I came across (coincidentally) two integral evaluations, which seem to agree according to numerical tests. It did not seem easy to convert one into the other.
QUESTION. Is this true?
$$\int_0^1\left(\frac{\arcsin x}x\right)^3dx
=\frac34\pi\int_0^1\left(2\,\text{arctanh}\, x +\frac{\log(1-x^2)}x\right)dx.$$
Best Answer
The proposed equality is true.
Details: To find $$l:=\int_0^1\left(\frac{\arcsin x}x\right)^3\,dx =-\frac{1}{16} \pi \left(\pi ^2-24 \ln2\right), $$ make the substitution $t=\arcsin x$ and repeatedly integrate by parts to kill the powers of $t$ and reduce this integral to $$\int_0^{\pi/2}\ln\sin t\,dt=-\frac\pi2\,\ln2, $$ by formula 4.225.3, page 531, of Gradshteyn--Ryzhik.

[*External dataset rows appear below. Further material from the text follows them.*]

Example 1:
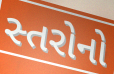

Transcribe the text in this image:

સ્તરોનો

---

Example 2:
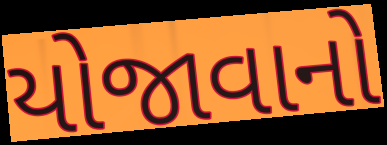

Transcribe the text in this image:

યોજાવાનો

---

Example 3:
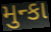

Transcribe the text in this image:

મુન્કા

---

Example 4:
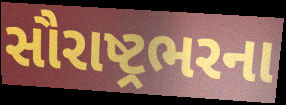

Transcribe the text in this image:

સૌરાષ્ટ્રભરના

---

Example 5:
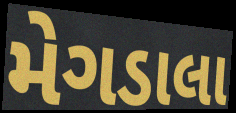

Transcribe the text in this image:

મેગડાલાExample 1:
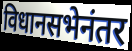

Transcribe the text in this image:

विधानसभेनंतर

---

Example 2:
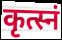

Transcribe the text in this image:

कृत्स्नं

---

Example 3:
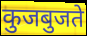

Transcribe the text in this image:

कुजबुजते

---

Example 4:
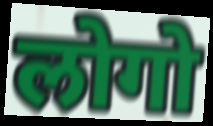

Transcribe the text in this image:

लोगो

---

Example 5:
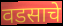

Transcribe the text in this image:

वडसाचे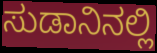
ಸುಡಾನಿನಲ್ಲಿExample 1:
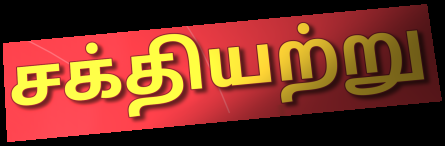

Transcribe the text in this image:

சக்தியற்று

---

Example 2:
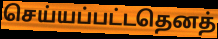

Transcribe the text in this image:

செய்யப்பட்டதெனத்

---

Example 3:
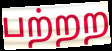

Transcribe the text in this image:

பற்றற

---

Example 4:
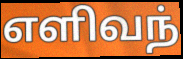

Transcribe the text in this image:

எளிவந்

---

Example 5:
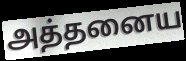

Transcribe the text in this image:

அத்தனைய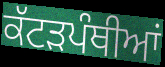
ਕੱਟੜਪੰਥੀਆਂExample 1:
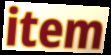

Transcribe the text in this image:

item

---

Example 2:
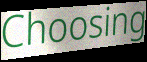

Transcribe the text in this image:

Choosing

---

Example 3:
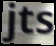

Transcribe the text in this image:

jts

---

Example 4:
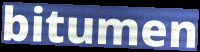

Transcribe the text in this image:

bitumen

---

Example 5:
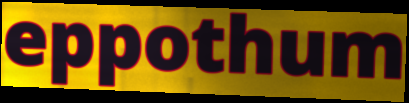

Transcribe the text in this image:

eppothum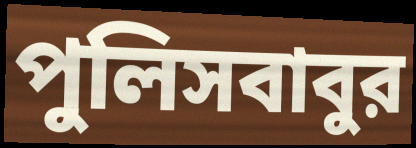
পুলিসবাবুরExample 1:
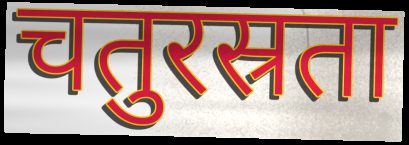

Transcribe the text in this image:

चतुरस्रता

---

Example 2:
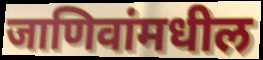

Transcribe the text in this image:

जाणिवांमधील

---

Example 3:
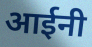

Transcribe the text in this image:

आईनी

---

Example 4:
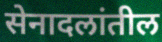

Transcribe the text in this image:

सेनादलांतील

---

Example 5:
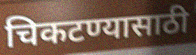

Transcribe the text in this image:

चिकटण्यासाठी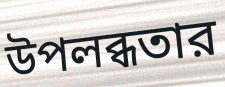
উপলব্ধতারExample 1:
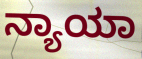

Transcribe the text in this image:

ನ್ಯಾಯಾ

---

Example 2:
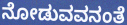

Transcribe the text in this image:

ನೋಡುವವನಂತೆ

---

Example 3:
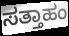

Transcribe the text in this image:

ಸತ್ತಾಹಂ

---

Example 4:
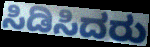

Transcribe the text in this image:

ಸಿಡಿಸಿದರು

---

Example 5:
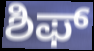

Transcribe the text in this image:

ಶಿಫ್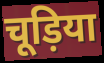
चूड़ियाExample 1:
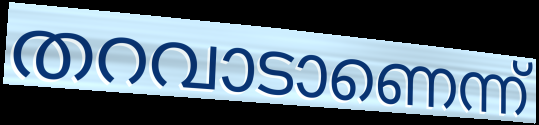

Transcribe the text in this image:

തറവാടാണെന്ന്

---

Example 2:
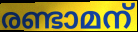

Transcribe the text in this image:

രണ്ടാമന്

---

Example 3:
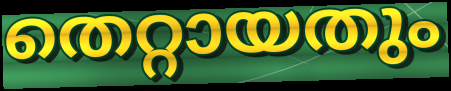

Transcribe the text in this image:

തെറ്റായതും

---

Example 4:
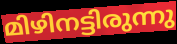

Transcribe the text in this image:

മിഴിനട്ടിരുന്നു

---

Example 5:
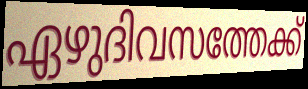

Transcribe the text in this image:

ഏഴുദിവസത്തേക്ക്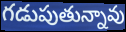
గడుపుతున్నావు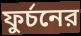
ফুর্চনের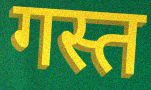
गस्तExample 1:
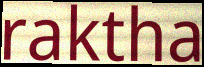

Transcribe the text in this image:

raktha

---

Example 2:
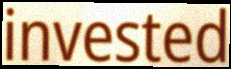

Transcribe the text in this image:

invested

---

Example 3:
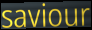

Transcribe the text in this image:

saviour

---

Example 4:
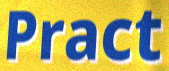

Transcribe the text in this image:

Pract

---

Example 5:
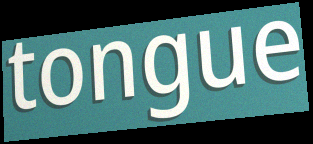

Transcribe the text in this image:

tongue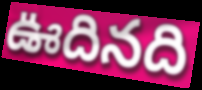
ఊదినది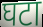
घटाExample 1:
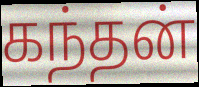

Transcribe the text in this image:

கந்தன்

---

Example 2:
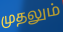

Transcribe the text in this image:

முதலும்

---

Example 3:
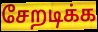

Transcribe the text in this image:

சேறடிக்க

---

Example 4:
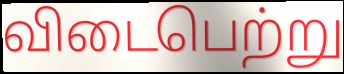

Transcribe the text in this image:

To find $$r_1:=\int_0^1 2\,\text{arctanh}\, x\,dx =\ln4, $$ integrate by parts to find an antiderivative of $\text{arctanh}$. Alternatively, expand $\text{arctanh}\, x$ into the Maclaurin series (using $\text{arctanh}'x=\frac1{1-u}=1+u+u^2+\dots$ with $u=x^2$) and integrate termwise, to get $$r_1/2=\sum_1^\infty\frac1{(2j-1)2j} =\sum_1^\infty\Big(\frac1{2j-1}-\frac1{2j}\Big) =\sum_1^\infty\frac{(-1)^{k-1}}k=\ln2. $$
To find $$r_2:=\int_0^1 \frac{\ln(1-x^2)}x\,dx =-\frac12\,\sum_1^\infty\frac1{j^2}=-\frac{\pi^2}{12}, $$ expand $\ln(1-x^2)$ into the Maclaurin series (by using the Maclaurin series for $\ln(1-u)$) and integrate termwise. Now one can see that $l=\frac{3\pi}4\,(r_1+r_2)$, that is, the equality holds.